We have reported that amongst this high risk population (urban Indigenous Australians): levels of fibrinogen are similar to those previously reported for remote Aboriginal Australians but higher than those reported for Native Americans or Canadian Aboriginals; CRP was strongly associated with fibrinogen (in agreement with other studies [3, 18, 19]); and factor analysis revealed gender differences for clustering of fibrinogen and CRP with obesity and related metabolic factors.
Mean fibrinogen levels in The Strong Heart Study for those with diabetes compared to those without were: 3.49 vs 3.32 (mean age 59.5 vs 58.9 years) ; in Canadian Aboriginals of the SHARE study: mean fibrinogen was 3.69 g/L (mean age 53.1 years). The mean fibrinogen of the DRUID cohort was higher than/similar to those above at 3.68 g/L but in a strikingly younger group (mean age 36 years), although the above studies may not be directly comparable due to different methodologies used. Consistent with other reports [12, 20], fibrinogen was higher in DRUID participants with diabetes compared to those without diabetes.
The Strong Heart Study of Native Americans reported that fibrinogen was a useful biomarker in significantly improving CVD risk prediction by multimarker models, whereas CRP was not so useful . The authors postulate that there are differences in the prognostic properties of biomarkers when adiposity and insulin resistance are widespread in a population. Indigenous Australians are a similar high risk population to that of The Strong Heart Study with regard to high rates of insulin resistance, diabetes, obesity and premature CVD. Our finding of differences in genders between the clustering of fibrinogen and CRP on factor analysis suggests that fibrinogen is not as strongly associated with adiposity as is CRP, particularly in men, and could therefore be a more useful marker of CVD risk than CRP, as reported for Native Americans above . We have previously reported a gender-differential for CRP: a stronger association with adiposity in remote Aboriginal women than men .

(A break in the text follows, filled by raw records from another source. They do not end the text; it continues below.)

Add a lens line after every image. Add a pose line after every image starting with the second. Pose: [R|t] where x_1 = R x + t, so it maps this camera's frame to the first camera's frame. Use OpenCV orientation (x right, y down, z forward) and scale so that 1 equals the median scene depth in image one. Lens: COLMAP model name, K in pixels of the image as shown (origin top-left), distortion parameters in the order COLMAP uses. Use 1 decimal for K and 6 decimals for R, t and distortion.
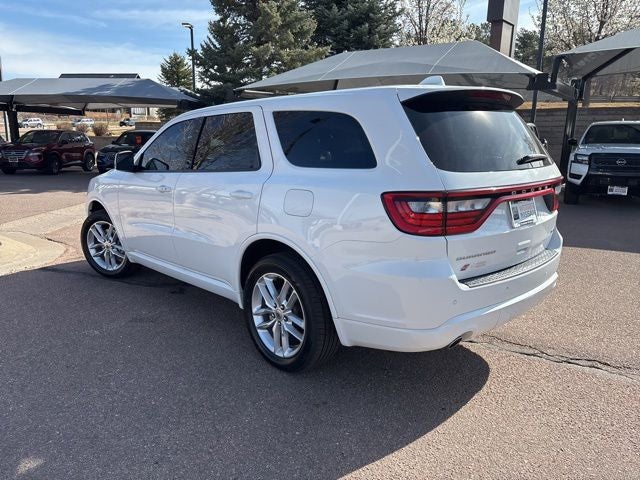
lens RADIAL K [[493.5, 0, 320.0], [0, 493.5, 240.0], [0, 0, 1]] dist [0.050687, -0.048588]
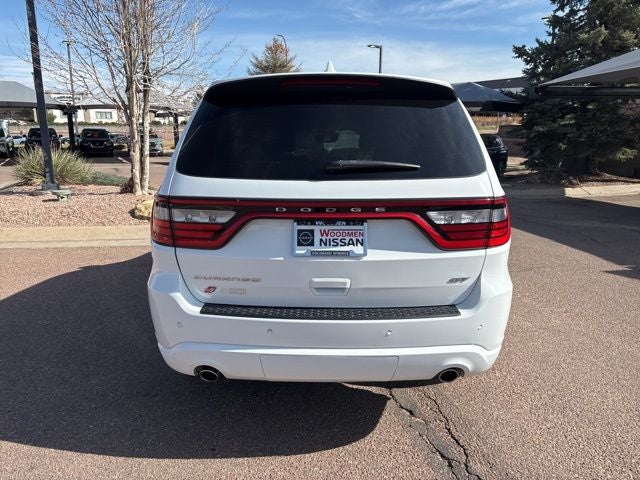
lens RADIAL K [[493.5, 0, 320.0], [0, 493.5, 240.0], [0, 0, 1]] dist [0.050687, -0.048588]
pose [[0.725001, 0.140605, -0.674243, 0.765074], [-0.146236, 0.988045, 0.048799, -0.075141], [0.673044, 0.063219, 0.736895, 0.384216]]
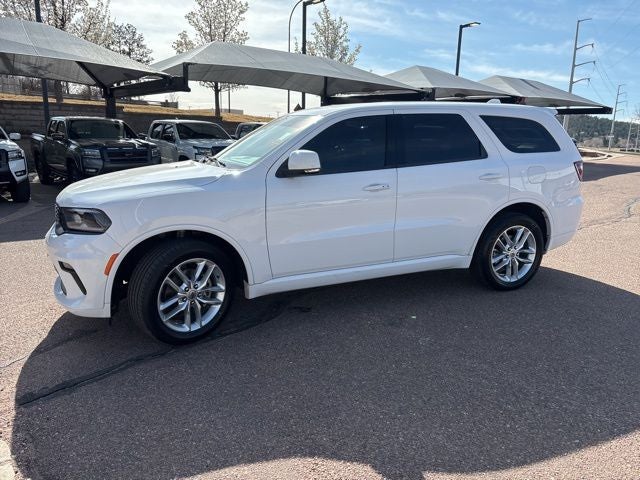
lens RADIAL K [[493.5, 0, 320.0], [0, 493.5, 240.0], [0, 0, 1]] dist [0.050687, -0.048588]
pose [[0.317692, -0.194249, 0.928084, -1.566870], [0.184286, 0.972776, 0.140520, -0.195425], [-0.930113, 0.126391, 0.344841, 0.973712]]
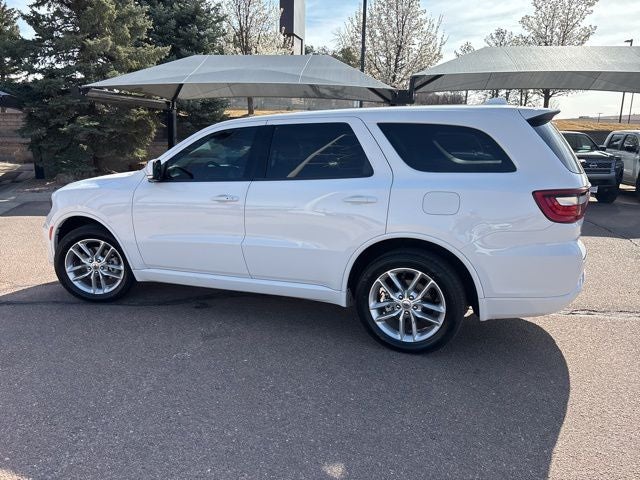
lens RADIAL K [[493.5, 0, 320.0], [0, 493.5, 240.0], [0, 0, 1]] dist [0.050687, -0.048588]
pose [[0.906109, -0.075343, 0.416281, -0.684045], [0.077641, 0.996916, 0.011433, -0.021572], [-0.415858, 0.021961, 0.909164, 0.056234]]
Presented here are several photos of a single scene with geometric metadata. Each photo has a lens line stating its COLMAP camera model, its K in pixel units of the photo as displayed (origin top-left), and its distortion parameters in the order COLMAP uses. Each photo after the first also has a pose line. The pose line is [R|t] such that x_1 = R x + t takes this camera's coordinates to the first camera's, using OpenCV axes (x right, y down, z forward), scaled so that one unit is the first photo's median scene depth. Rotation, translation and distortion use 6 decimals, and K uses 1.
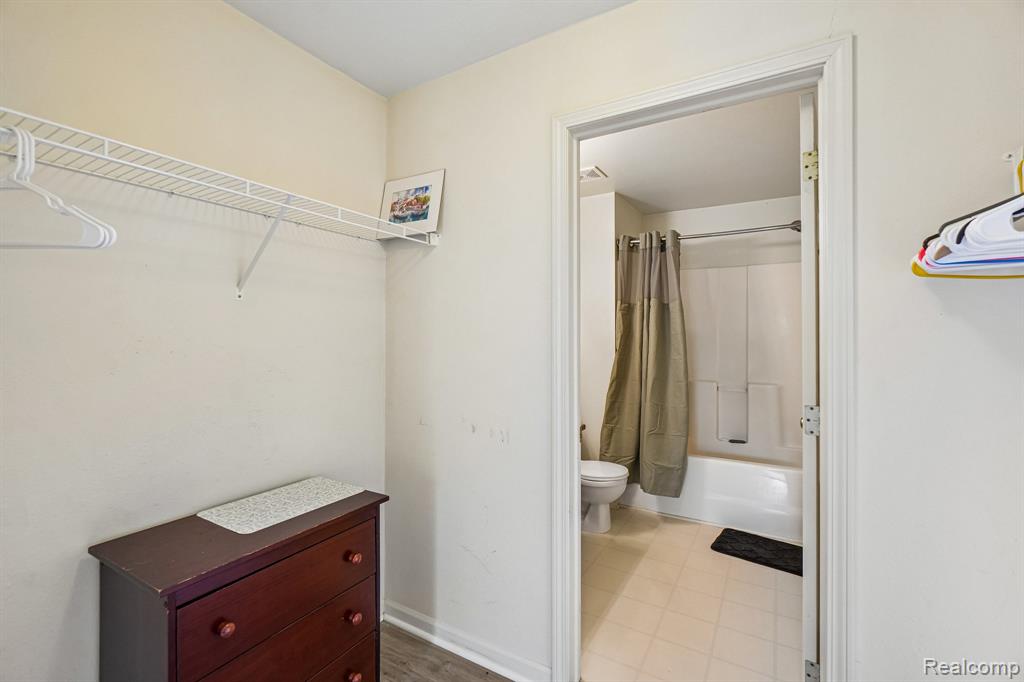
lens RADIAL K [[443.0, 0, 516.5], [0, 443.0, 333.8], [0, 0, 1]] dist [-0.008362, 0.003448]
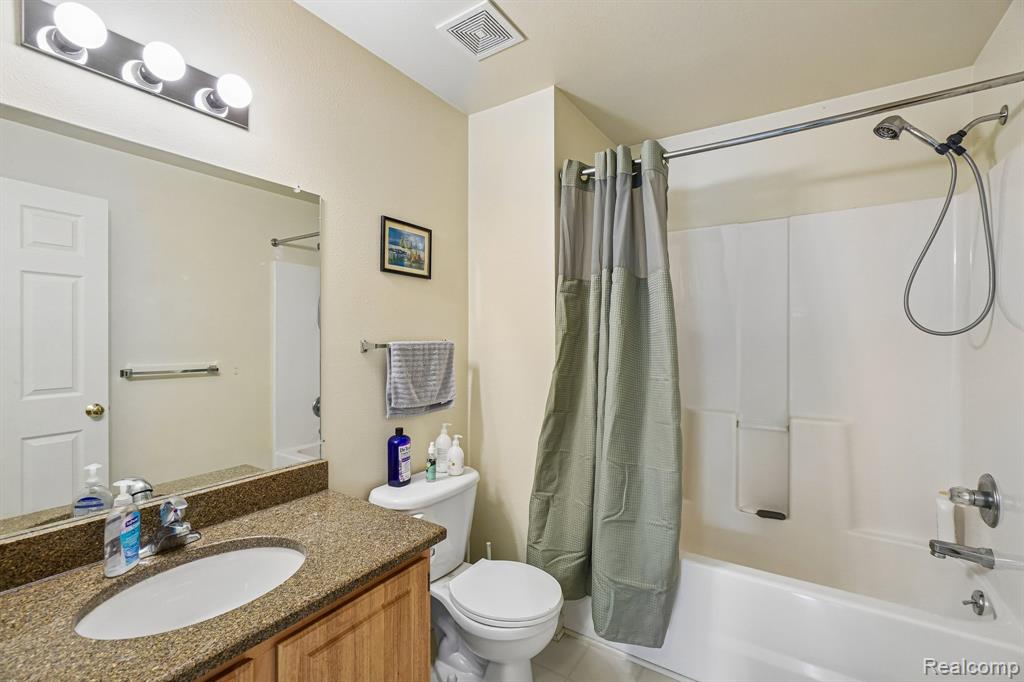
lens RADIAL K [[443.0, 0, 512.8], [0, 443.0, 340.2], [0, 0, 1]] dist [-0.008362, 0.003448]
pose [[0.999126, -0.002295, -0.041726, 0.199033], [0.002378, 0.999995, 0.001945, 0.007987], [0.041721, -0.002043, 0.999127, 0.440518]]
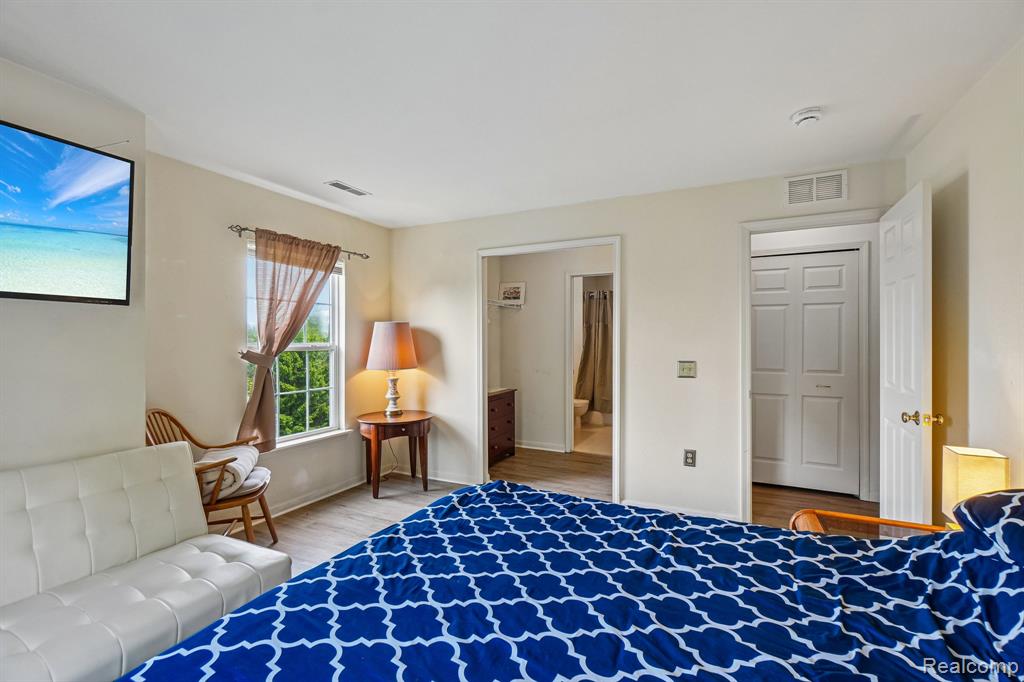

Our findings of a gender-differential on factor analysis of markers of inflammation such as CRP and fibrinogen are consistent with those of Hanley et al ; in that study of nondiabetic participants, adiposity measures (BMI and waist) loaded with inflammatory markers (CRP and fibrinogen) in women but with metabolic variables (insulin sensitivity) in men. However, in contrast to our findings, CRP and fibrinogen loaded together in both genders. Both that study and another previous report of factor analysis involving fibrinogen  reported broadly similar factors to that of our report: obesity/body mass, glucose/insulin/metabolic, inflammation, lipids and blood pressure.
It is interesting to note that CRP was strongly associated with fibrinogen on multiple regression in the current study, alone explaining 25.5% of the variance, when the full model explained 26.5% of variance in fibrinogen. The Fibrinogen Studies Collaboration reported that CRP explained 10% of the variance of fibrinogen in a large meta-analysis of 154,211 adults; cohort, age and sex explained one third of the variance and traditional CVD risks explained 7% of the variance . This is consistent with the report of remote Australian Aborigines and Torres Strait Islanders, where traditional cardiovascular risks explained only 12% of the variance in fibrinogen (CRP was not assessed in that study) . Although CRP and fibrinogen were closely associated, the marked difference between genders that has been reported for CRP was not apparent for fibrinogen.
Consistent with previous studies of remote Australian Aborigines, cigarette smoking was not significantly associated with fibrinogen in the DRUID cohort . This is not consistent with reports from other populations , but could be explained by the lack of quantitative data on cigarette smoking in the current study or the high rates of cigarette smoking amongst Indigenous Australians (44% in DRUID) so that it is not a useful discriminator.
Our study has several limitations: the DRUID study is cross-sectional and composed of volunteers (two-thirds female); confounding by unmeasured factors is possible. Despite such limitations, these data represent the best currently available data for an urban Indigenous population in Australia. This is particularly important given that 73% of the total Indigenous population of Australia live in urban centres . There may be similar knowledge gaps relating to other Indigenous populations internationally due to mismatches between where research is undertaken and where people actually live.